The action takes place in a single afternoon in a rather lovely Edwardian drawing room in the house of self-made millionaire John Tarleton (Clifford Hume), who made his fortune selling underwear. His wife Chickabiddy (Carrie Cohen), and their daughter Hypatia ((Roberta Mair) are sitting sewing and Hypatia is bored stiff, she’s young, pretty and rich and looking for excitement and a husband.
Hypatia is considering marriage to Bentley Summerhays (James Taylor Thomas), a spoilt brat whose only redeeming feature seems to be that his father is Lord Summerhays (Toby Davies). This means that Hypatia would marry into the aristocracy, and there’s the misalliance. In Edwardian times it was generally thought that marrying into a lower class damaged the aristocratic line. Interestingly, that thought doesn’t enter the mind of Lord Summerhays, who has his own reasons for hanging around the Tarleton household.
The two passengers in the plane, which crashes into the greenhouse, are the suave Joey Percival (Piers Hunt) and the Polish acrobat Lina Szczepanowska (Anna Marlene-Wirtz), catalysts for some terrific flights of fancy as what started as a peaceful afternoon turns into anything but. By a great coincidence Hypatia has had her eye on Percival for a while, and Lord Summerhays and Lina have met before, although that’s something he’s anxious to keep quiet.

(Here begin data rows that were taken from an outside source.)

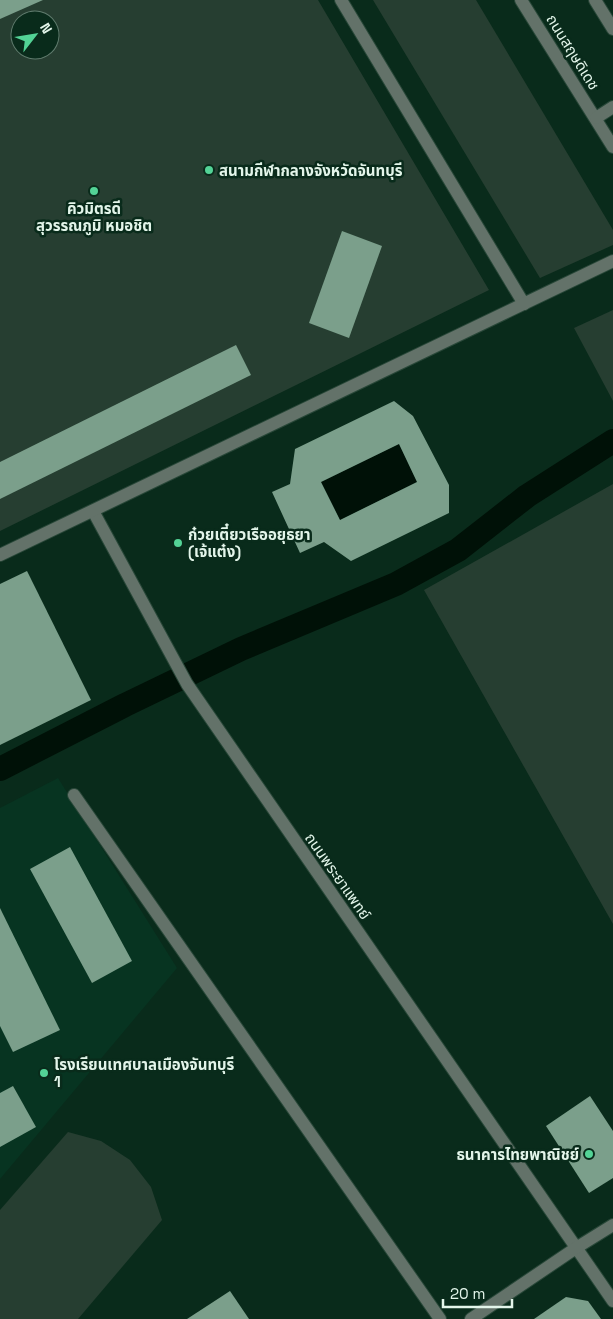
<svg xmlns="http://www.w3.org/2000/svg" width="613" height="1319" viewBox="0 0 613 1319" font-family="'Space Grotesk','Noto Sans Thai',sans-serif">
<style>
.built{fill:#073421}
.green{fill:#263e31;fill-rule:evenodd}
.water{fill:#001107}
.lines{fill:none;stroke-linecap:round;stroke-linejoin:round}
.canal{stroke:#001107;stroke-width:24}
.building{fill:#7b9f8b;fill-rule:evenodd}
.minor-casing{stroke:#284738;stroke-width:14}
.minor{stroke:#637269;stroke-width:12}
.poi-dot{fill:#53d396;stroke:#092b1b;stroke-width:2}
.labels{text-anchor:middle;dominant-baseline:central;stroke-width:5;stroke-linejoin:round;paint-order:stroke}
.street-label{font-size:15px;fill:#e3f5ea;stroke:#092b1b}
.poi-label{font-size:15px;font-weight:bold;fill:#e3f5ea;stroke:#092b1b;text-anchor:start}
</style>
<rect width="100%" height="100%" fill="#092b1b"/>
<polygon class="built" points="58,778 177,968 0,1179 0,808"/>
<g class="green">
<path d="M0 0H318L489 290 0 531ZM20 20H50V50H20Z"/>
<polygon points="373,0 476,0 613,230 613,245 540,278"/>
<polygon points="613,310 613,401 574,328"/>
<polygon points="613,484 613,924 424,590"/>
<polygon points="68,1132 101,1141 130,1160 151,1187 162,1220 78,1319 0,1319 0,1210"/>
</g>
<polygon class="water" points="399,444 417,482 340,520 321,482"/>
<g class="lines">
<polyline class="canal" points="0,769 125,705 241,649 396,584 458,550 527,496 613,441"/>
</g>
<g class="building">
<polygon points="0,0 43,0 0,19"/>
<polygon points="342,231 382,246 349,338 309,323"/>
<polygon points="236,345 251,375 0,499 0,462"/>
<path d="M394 401 413 416 449 485V513L351 561 324 542 300 553 272 492 290 484 295 449ZM399 444 417 482 340 520 321 482Z"/>
<polygon points="27,571 91,700 0,745 0,584"/>
<polygon points="70,847 132,961 92,983 30,869"/>
<polygon points="0,908 60,1030 13,1052 0,1026"/>
<polygon points="13,1086 36,1127 0,1147 0,1093"/>
<polygon points="590,1096 613,1131 613,1178 589,1193 546,1126"/>
<polygon points="230,1291 249,1319 187,1319"/>
<polygon points="566,1297 588,1301 601,1319 534,1319"/>
</g>
<g class="lines">
<g class="minor-casing">
<g id="minor">
<polyline points="341,0 524,304"/>
<polyline points="521,0 613,147"/>
<polyline points="595,0 613,29"/>
<polyline points="596,118 613,107"/>
<polyline points="93,511 187,684 613,1301"/>
<polyline points="0,555 613,261"/>
<polyline points="74,795 440,1319"/>
<polyline points="471,1319 576,1248 613,1225"/>
</g>
</g>
<use href="#minor" class="minor"/>
</g>
<g class="poi-dot">
<circle cx="209" cy="170" r="5"/>
<circle cx="94" cy="191" r="5"/>
<circle cx="178" cy="543" r="5"/>
<circle cx="44" cy="1073" r="5"/>
<circle cx="589" cy="1154" r="5"/>
</g>
<g class="labels">
<g class="street-label">
<text transform="translate(573 52) rotate(58)">ถนนสฤษดิเดช</text>
<text transform="translate(338 876) rotate(55)">ถนนพระยาแพทย์</text>
</g>
<g class="poi-label">
<text x="219" y="170">สนามกีฬากลางจังหวัดจันทบุรี</text>
<text x="94" y="208" text-anchor="middle">คิวมิตรดี<tspan x="94" dy="17">สุวรรณภูมิ หมอชิต</tspan></text>
<text x="188" y="534">ก๋วยเตี๋ยวเรืออยุธยา<tspan x="188" dy="17">(เจ้แต๋ง)</tspan></text>
<text x="54" y="1064">โรงเรียนเทศบาลเมืองจันทบุรี<tspan x="54" dy="17">1</tspan></text>
<text x="579" y="1154" text-anchor="end">ธนาคารไทยพาณิชย์</text>
</g>
</g>
<g transform="translate(35 35) rotate(59)"><circle r="24" fill="#092b1b" stroke="#607c6e"/>
<path d="M0-4L9 19L0 12L-9 19Z" fill="#53d396"/>
<text y="-8" font-size="14" font-weight="bold" text-anchor="middle" fill="#e3f5ea">N</text>
</g>
<path d="M443 1299v8h69v-8" fill="none" stroke="#e3f5ea" stroke-width="2.5"/>
<text x="450" y="1299" font-size="15" fill="#e3f5ea" stroke="#092b1b" stroke-width="4" paint-order="stroke">20 m</text>
</svg>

And just when you thought it couldn’t get any more complicated or funnier, the disgruntled, appropriately named clerk Gunner turns up waving a pistol, seeking justice for his mother who once knew John Tarleton.
John Tarleton, a big, bluff Yorkshire man with a big presence is the star of this show. He considers himself to be a man of ideas and he’s got lots of them. He’s also a bit of a philanthropist, supporting free libraries, and encouraging anybody within earshot to read. A voracious reader himself, he peppers his speech with literary quotes to suit almost any occasion or to support his line of thought. At one point, when a situation leaves him lost for words, he just says he’ll have to go and read King Lear.

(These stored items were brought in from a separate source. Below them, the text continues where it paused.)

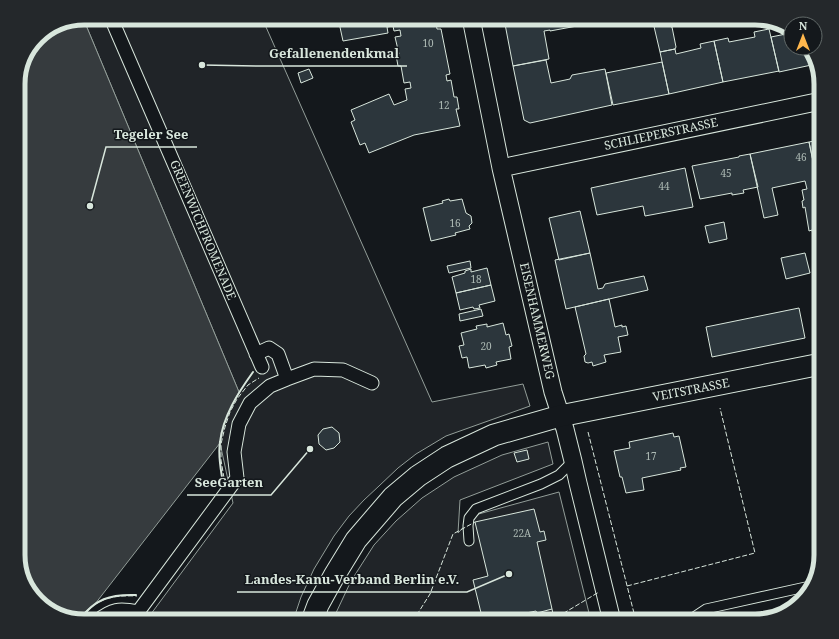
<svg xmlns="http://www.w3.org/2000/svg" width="839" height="639" font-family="'Noto Serif',serif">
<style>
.green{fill:#202428;stroke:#939e99}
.water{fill:#363b3e;stroke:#939e99}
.building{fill:#2c363c;stroke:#d8e6dc}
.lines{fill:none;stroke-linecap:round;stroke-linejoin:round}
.service-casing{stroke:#d8e6dc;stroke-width:11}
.pedestrian-casing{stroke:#d8e6dc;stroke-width:15}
.minor-casing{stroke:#d8e6dc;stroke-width:19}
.tertiary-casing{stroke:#d8e6dc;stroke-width:23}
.service{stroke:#14181c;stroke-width:9}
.pedestrian{stroke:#14181c;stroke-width:13}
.minor{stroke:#14181c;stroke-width:17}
.tertiary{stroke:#14181c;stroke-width:21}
.fence{stroke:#d8e6dc;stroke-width:1;stroke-dasharray:5 2;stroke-linecap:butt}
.wall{stroke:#d8e6dc;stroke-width:2}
.labels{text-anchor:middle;stroke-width:3;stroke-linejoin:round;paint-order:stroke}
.number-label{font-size:10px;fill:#adbab4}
.street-label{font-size:12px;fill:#d8e6dc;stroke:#14181c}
.rim{fill:none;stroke:#d8e6dc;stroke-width:5}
.leader{fill:none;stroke:#d8e6dc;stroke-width:1.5}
.callout-dot{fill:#d8e6dc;stroke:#14181c;stroke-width:1.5}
.callout-label{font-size:13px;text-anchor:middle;font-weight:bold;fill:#d8e6dc;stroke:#14181c;stroke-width:3;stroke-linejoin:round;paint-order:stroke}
</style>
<rect width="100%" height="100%" fill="#14181c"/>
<path class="green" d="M83 18H262L432 402 523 384 530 406 446 436 416 454 398 468 379 486 364 500 349 516 334 536 314 569 301 597 293 621H146L148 618 233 503 220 443 223 426 229 412 239 392Z
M548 442 553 464 460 500 458 533 475 515 559 492 589 613 559 621H333L335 615 351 581 374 545 396 521 422 498 454 477 502 455Z"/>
<path class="water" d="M83 18 239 392C230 408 223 425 220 443L95 604 86 611 79 620 44 607 25 584 18 559V79L40 35Z"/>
<path class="building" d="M338 18H439L440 23H436L437 29H441L450 74 446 75 447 81 451 80 454 97H457L459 109H456L460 126 414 135 369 153 365 143 360 145 351 122 355 120 351 110 389 94 394 105 407 100 405 89 411 88 410 82 404 83 401 66H398L396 55 399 54 395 37 401 36 400 30 394 31 393 26 387 27 388 33 343 41Z
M504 18H538L505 24Z
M538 18H576L577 26 550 31V30L544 31 549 59 513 66 505 24Z
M652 18H681V21L670 24 671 27H672L676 47 675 49 660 52Z
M769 29 779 71 723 82 714 41 728 38 729 42 755 37 754 32Z
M791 33V48H809L814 55 816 64 779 72 771 37Z
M714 41 723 82 669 94 660 52 675 49 676 54 701 48 700 44Z
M546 60 551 83 570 79 572 75 605 69 612 105 530 123 524 120 513 66Z
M662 62 669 94 613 105 606 73Z
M309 69 313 78 301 83 298 73Z
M821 137V179L817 180 809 142 819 140V138Z
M809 142 821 200V249L816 250 812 230 809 231 805 207 803 208 802 201 804 200 802 190 807 189 805 181 772 188 778 215 764 218 750 154Z
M750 154 758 187 743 190 744 193 732 195V193L700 199 692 166 739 157V156Z
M685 168 693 207 645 216 643 206 597 215 591 188Z
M449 199 450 201 462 199 466 213 471 216 472 223 469 226 470 229 455 233 456 235 431 241 423 208 443 203 442 201Z
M580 211 590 253 559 260 549 218Z
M724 222 727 239 709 243 705 226Z
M590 253 598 289 603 288 605 284 644 276 648 290 566 309 555 260Z
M805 253 810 273 786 279 781 258Z
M470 261 471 268 449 273 447 266Z
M487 268 491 285 456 293 452 277 465 273V271L471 269V272Z
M491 285 495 301 479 305 480 308 474 309 473 307 460 310 456 293Z
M609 299 615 327 622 325V327L626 326 628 335 618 337 621 352 604 355 606 362 593 366 592 362 588 363 585 362 584 356 586 354 575 307Z
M799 308 805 338 712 357 706 327Z
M481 309 483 316 460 321 459 314Z
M503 323 506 335 509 334 512 346 509 347 511 359 496 362 497 365 486 368 485 365 469 368 467 357 462 358 459 346 464 345 461 333 477 329 476 326 487 324V327Z
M332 427 339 433 340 442 334 448 326 450 319 444 318 435 323 429Z
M673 433 674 437 679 436 686 467 680 468 681 470 642 478 644 490 626 493 622 477H620L614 451 630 448 629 442Z
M527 450 529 459 517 462 514 453Z
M534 509 540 532 544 531 546 540 537 542 552 609 537 613 536 611 511 616 512 621H483L473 580 488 576 475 522Z"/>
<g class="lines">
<g class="service-casing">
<path id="service" d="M469 541 468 526 469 518 476 509 541 484 559 475 573 461
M688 621 706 609 810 586"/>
</g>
<g class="pedestrian-casing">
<path id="pedestrian" d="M111 18 262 367
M256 354 269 348 278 354 287 379
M97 621C112 609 119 608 138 612L237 478 234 452 239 424 250 403 270 386 287 379 314 369 343 370 372 383"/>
</g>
<g class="minor-casing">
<path id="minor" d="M471 18 501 168 553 392 565 429 573 461 578 483 612 621
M501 168 821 101"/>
</g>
<g class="tertiary-casing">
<path id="tertiary" d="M312 621 318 605 334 576 356 540 393 497 418 476 447 457 494 435 560 416 821 364"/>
</g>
<use href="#service" class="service"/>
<use href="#pedestrian" class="pedestrian"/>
<use href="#minor" class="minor"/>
<use href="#tertiary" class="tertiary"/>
<path class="fence" d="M588 432 636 621
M224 478 221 460V444L225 427 230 412 237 399 248 385 259 378
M627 586 755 553 720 408
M552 609 554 619 599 592
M81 620C95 598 112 595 137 596
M413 621 430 594 453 534 475 522"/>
<path class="wall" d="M222 477C220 465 218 454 220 442 223 416 238 393 253 372
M79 620C95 599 110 594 136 595"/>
</g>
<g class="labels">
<g class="number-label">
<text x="428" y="47">10</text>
<text x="444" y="109">12</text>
<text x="801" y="161">46</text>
<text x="726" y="177">45</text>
<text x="664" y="190">44</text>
<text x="455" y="227">16</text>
<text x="476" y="283">18</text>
<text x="486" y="350">20</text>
<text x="651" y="460">17</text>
<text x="522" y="537">22A</text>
</g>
<g class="street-label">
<text transform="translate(661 134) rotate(-12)" y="4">SCHLIEPERSTRASSE</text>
<text transform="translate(203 230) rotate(67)" y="4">GREENWICHPROMENADE</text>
<text transform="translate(537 321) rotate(77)" y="4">EISENHAMMERWEG</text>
<text transform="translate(691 390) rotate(-11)" y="4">VEITSTRASSE</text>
</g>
</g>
<path d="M0 0H839V639H0ZM84 25H755A59 59 0 0 1 814 84V555A59 59 0 0 1 755 614H84A59 59 0 0 1 25 555V84A59 59 0 0 1 84 25Z" fill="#24282b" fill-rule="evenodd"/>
<path class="rim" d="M84 25H755A59 59 0 0 1 814 84V555A59 59 0 0 1 755 614H84A59 59 0 0 1 25 555V84A59 59 0 0 1 84 25Z"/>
<path class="leader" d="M202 65L261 66H407M90 206L106 147H197M310 449L271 495H187M509 574L467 592H237"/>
<g class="callout-dot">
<circle cx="202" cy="65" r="4"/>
<circle cx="90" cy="206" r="4"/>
<circle cx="310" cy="449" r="4"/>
<circle cx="509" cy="574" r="4"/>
</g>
<g class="callout-label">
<text x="334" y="58">Gefallenendenkmal</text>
<text x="151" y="139">Tegeler See</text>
<text x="229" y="487">SeeGarten</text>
<text x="352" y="584">Landes-Kanu-Verband Berlin e.V.</text>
</g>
<g transform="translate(803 36)"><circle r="19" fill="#14181c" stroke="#626a69"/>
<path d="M0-3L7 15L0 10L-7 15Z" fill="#ffb74d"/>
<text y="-6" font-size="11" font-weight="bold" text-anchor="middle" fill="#d8e6dc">N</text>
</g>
</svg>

It’s not perfect, some of the acting could have been tighter, but most of the fault lies with Shaw. His tendency to didacticism runs away with itself as some of the points are layered on a bit too thick, especially at the end when Lina makes a very long speech about what’s wrong with English society - snobbery, hypocrisy and sexual hang ups. We understand where she’s coming from, we get it, we’ve just seen the play, and the summing up of what we’ve just seen isn’t really necessary. But don’t let that put you off, this is a great chance to see a rarely performed Shaw work in Chiswick, and better take a bottle or water with you, it’s long and you can’t always trust the Tabard air conditioning.